Он вздохнул, аккуратно сложил письмо и сунул в карман брюк. Поплелся за опостылевшей лопатой.
Ковыряя каменистую землю, в тот день он не думал больше ни об Иных Сферах, ни о пробудившемся зле, ни о чудовищной пасти, что выворачивается-выворачивается-выворачивается…
Гаррель думал об эскизах, и существующие только в его воображении наряды оживали. А на подиуме блистал Харрель-Но… или же зеленоглазая самка, новая арсианка Ель-Хар; ее черты были размыты, словно модель носила маску из утреннего тумана.
…После ужина Гаррель остался возле рукомойников дожидаться жреца-вербовщика. Брат Ксару как назло долго беседовал с настоятелем за кружкой вина, покинул же трапезную Треклятый в дурном расположении духа.
– Чего тебе? – неприветливо бросил он Гаррелю.

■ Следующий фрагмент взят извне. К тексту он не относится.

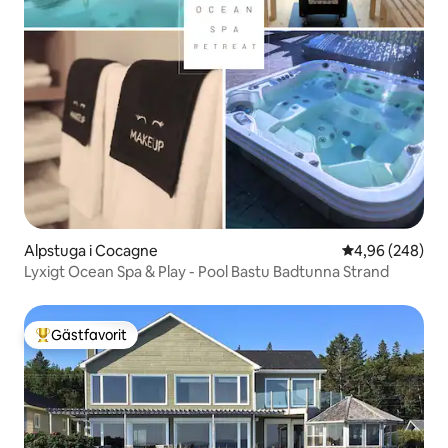
Alpstuga i Cocagne
4,96 av 5 i ge
4,96 (248)
Lyxigt Ocean Spa & Play - Pool Bastu Badtunna Strand
Gästfavorit
Populär gästfavorit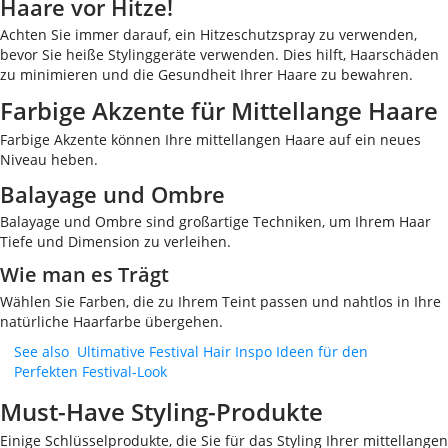
Haare vor Hitze!
Achten Sie immer darauf, ein Hitzeschutzspray zu verwenden,
bevor Sie heiße Stylinggeräte verwenden. Dies hilft, Haarschäden
zu minimieren und die Gesundheit Ihrer Haare zu bewahren.
Farbige Akzente für Mittellange Haare
Farbige Akzente können Ihre mittellangen Haare auf ein neues
Niveau heben.
Balayage und Ombre
Balayage und Ombre sind großartige Techniken, um Ihrem Haar
Tiefe und Dimension zu verleihen.
Wie man es Trägt
Wählen Sie Farben, die zu Ihrem Teint passen und nahtlos in Ihre
natürliche Haarfarbe übergehen.
See also
Ultimative Festival Hair Inspo Ideen für den
Perfekten Festival-Look
Must-Have Styling-Produkte
Einige Schlüsselprodukte, die Sie für das Styling Ihrer mittellangen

Гаррель замялся. Он сотню раз мысленно проговорил этот диалог: сейчас он попросит, чтобы его вместе с Уоррелем и Оаррелем отправили назад в Первый Ареал. Брат Ксару, конечно, пожурит его за нестойкость, напомнит о предназначении. Гаррель извинится, но продолжит стоять на своем. Мол, осознал, что этот путь не для него, мол, он такой же дефективный, как те двое, которых вернут полиции. Брату Ксару ничего не останется, кроме как позволить подопечному покинуть обитель.
– Я хотел узнать… – пролепетал, опустив глаза, Гаррель. – Транспорт в Первый Ареал отправится утром?

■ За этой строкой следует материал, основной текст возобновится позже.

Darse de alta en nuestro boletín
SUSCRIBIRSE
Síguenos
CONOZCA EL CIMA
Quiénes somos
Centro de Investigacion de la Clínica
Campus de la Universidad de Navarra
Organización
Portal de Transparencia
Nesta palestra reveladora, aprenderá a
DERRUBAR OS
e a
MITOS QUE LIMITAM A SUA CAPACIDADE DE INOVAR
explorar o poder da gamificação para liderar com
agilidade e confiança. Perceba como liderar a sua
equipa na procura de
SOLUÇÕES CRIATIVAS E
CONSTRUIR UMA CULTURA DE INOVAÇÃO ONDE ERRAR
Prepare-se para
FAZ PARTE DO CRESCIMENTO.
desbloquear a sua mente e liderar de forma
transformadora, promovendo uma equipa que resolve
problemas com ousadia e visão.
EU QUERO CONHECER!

– Нет, – буркнул жрец, подставляя руки под струю воды. – Машина ушла сегодня днем, – он повернулся к Гаррелю и сверкнул глазами. – А с чего бы этот интерес?
– Я просто спросил, – ответил Гаррель, подавая жрецу полотенце.
– Праздность – это грех, – высказался брат Ксару, на миг он задумался, затем щелкнул пальцами и добавил: – Сейчас пойдешь в храм, возьмешь метлу, тряпку, ведро и вылижешь там все. Слаба в тебе вера! Вот что меня тревожит…
Сказав это, жрец сыто рыгнул и вразвалочку удалился.
Следующим утром Гаррель собрал все эскизы, которые он нарисовал, пребывая в обители. Какие-то наброски были годными, какие-то – безнадежными.
Но куда более безнадежным было то, что он затеял.
В час, когда лучи первого, красного, солнца просочились из-за горизонта, жрецы открыли ворота. Гаррель вышел во двор, окинул напоследок взглядом еще не освещенные постройки обители, плотнее запахнул балахон и решительно зашагал в сторону белеющей свежевыпавшим снегом свободы.